**What you should do:** Go over the data and keep only the lines that include "services".

**Data records:**

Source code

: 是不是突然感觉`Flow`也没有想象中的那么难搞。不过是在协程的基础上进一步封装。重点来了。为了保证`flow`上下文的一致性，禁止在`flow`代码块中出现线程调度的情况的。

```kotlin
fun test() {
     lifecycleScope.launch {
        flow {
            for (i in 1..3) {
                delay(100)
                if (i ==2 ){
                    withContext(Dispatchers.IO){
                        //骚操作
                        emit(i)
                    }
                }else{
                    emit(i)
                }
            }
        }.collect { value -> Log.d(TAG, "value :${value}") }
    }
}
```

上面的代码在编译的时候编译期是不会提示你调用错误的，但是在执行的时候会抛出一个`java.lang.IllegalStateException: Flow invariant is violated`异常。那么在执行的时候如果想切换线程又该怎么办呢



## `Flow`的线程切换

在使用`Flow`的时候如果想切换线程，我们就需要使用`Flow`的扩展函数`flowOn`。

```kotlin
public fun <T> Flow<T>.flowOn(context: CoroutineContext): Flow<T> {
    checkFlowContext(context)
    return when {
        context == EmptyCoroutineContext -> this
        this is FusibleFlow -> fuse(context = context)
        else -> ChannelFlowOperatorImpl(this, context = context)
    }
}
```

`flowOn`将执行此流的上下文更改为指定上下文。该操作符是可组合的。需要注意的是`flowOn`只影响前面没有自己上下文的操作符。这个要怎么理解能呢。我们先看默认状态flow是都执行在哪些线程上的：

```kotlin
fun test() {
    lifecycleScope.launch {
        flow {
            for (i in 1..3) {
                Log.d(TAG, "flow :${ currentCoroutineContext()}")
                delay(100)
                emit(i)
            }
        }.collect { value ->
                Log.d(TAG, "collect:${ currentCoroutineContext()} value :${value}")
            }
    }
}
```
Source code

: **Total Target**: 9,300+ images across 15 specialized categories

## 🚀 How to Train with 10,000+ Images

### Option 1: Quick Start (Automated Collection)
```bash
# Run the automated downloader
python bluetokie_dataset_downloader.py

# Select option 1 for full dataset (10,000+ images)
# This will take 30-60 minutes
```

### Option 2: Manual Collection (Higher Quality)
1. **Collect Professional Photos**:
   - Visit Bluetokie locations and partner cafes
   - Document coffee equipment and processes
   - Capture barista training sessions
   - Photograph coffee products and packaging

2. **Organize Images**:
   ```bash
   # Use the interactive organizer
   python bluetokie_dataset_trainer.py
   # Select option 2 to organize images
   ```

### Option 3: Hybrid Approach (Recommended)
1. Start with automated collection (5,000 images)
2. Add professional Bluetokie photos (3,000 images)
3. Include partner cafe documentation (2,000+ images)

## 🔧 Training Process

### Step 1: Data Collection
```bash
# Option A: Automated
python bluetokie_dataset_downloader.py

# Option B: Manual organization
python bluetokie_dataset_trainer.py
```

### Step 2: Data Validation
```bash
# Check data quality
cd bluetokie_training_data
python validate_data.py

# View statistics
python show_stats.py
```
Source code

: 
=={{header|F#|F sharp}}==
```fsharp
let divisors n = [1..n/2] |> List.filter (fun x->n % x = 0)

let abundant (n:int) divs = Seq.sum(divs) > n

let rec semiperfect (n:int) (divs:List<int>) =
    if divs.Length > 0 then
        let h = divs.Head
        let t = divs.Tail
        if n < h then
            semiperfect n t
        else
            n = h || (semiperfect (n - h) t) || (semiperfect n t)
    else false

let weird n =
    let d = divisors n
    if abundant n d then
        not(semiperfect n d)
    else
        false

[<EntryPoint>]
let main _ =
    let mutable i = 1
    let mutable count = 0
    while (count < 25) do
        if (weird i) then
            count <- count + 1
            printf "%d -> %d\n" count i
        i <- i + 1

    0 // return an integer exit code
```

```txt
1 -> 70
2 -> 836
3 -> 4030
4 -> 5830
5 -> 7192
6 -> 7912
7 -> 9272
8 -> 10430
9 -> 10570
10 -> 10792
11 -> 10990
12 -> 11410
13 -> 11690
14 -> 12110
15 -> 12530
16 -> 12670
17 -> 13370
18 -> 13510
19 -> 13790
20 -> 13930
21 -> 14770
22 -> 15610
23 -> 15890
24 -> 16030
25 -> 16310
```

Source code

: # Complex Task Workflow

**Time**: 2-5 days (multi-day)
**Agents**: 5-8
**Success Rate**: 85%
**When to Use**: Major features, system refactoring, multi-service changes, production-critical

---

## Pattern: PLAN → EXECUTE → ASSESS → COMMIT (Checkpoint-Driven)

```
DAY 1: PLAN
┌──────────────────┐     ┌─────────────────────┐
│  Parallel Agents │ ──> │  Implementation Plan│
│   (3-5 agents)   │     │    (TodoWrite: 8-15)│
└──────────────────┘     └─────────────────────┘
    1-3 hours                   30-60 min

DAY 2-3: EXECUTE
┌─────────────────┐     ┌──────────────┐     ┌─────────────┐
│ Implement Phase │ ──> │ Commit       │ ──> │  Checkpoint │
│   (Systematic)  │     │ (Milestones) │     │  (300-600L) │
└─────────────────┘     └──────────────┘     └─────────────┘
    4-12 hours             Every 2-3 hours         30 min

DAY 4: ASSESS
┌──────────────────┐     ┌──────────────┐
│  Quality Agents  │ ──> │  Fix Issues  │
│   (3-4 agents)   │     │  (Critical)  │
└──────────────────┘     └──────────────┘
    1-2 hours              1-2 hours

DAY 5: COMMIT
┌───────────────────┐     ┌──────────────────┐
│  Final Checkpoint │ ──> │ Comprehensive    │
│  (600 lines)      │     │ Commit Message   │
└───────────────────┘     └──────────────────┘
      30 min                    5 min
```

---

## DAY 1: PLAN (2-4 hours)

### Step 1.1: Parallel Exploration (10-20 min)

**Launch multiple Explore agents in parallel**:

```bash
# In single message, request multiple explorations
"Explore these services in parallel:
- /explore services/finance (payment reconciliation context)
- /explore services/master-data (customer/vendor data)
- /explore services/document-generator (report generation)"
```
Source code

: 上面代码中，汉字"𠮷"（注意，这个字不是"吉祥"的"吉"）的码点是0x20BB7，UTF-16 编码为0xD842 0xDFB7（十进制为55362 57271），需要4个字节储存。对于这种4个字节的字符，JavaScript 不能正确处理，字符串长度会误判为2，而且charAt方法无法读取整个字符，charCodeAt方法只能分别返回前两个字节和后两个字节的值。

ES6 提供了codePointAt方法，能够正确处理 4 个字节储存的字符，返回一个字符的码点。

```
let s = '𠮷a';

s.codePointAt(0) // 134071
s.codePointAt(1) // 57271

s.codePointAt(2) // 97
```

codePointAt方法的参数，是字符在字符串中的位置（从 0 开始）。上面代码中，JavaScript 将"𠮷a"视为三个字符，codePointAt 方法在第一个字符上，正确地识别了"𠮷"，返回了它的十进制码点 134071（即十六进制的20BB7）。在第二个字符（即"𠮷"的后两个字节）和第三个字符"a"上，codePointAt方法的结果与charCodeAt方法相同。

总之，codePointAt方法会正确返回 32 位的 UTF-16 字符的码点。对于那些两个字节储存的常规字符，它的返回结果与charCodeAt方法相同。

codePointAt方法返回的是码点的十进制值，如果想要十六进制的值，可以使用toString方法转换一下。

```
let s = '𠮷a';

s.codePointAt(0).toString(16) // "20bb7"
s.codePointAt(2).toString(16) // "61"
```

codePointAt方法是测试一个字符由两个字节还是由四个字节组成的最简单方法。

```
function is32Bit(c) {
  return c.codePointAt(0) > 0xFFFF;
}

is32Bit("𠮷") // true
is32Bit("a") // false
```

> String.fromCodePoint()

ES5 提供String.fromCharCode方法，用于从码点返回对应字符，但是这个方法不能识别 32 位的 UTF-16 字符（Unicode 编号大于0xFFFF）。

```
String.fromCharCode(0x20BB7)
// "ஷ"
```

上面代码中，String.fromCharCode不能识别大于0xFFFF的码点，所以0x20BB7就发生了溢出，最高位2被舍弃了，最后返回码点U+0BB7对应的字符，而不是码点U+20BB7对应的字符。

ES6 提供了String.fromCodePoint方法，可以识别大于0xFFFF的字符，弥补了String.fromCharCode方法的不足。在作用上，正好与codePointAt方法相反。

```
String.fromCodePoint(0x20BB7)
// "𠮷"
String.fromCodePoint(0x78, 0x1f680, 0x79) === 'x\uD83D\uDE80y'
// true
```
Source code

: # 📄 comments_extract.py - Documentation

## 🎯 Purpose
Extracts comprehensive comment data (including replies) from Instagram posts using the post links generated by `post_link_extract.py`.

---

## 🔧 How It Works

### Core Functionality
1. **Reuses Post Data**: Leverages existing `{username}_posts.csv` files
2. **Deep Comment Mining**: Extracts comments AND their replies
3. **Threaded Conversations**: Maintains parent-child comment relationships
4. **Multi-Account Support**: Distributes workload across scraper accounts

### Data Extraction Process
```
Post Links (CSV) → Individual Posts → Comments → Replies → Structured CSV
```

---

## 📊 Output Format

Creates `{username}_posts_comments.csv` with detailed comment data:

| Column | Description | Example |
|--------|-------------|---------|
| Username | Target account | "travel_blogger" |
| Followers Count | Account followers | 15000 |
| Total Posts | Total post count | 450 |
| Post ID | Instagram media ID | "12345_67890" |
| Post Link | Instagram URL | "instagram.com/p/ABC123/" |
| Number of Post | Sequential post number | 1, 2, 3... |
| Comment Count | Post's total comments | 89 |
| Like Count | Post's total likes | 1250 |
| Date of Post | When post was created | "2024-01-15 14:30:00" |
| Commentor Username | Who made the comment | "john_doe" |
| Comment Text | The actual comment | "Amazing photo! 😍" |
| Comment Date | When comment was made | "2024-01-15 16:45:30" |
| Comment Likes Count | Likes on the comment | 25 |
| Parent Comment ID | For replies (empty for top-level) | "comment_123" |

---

**Answer box:**
"Explore these services in parallel:
- /explore services/finance (payment reconciliation context)
- /explore services/master-data (customer/vendor data)
- /explore services/document-generator (report generation)"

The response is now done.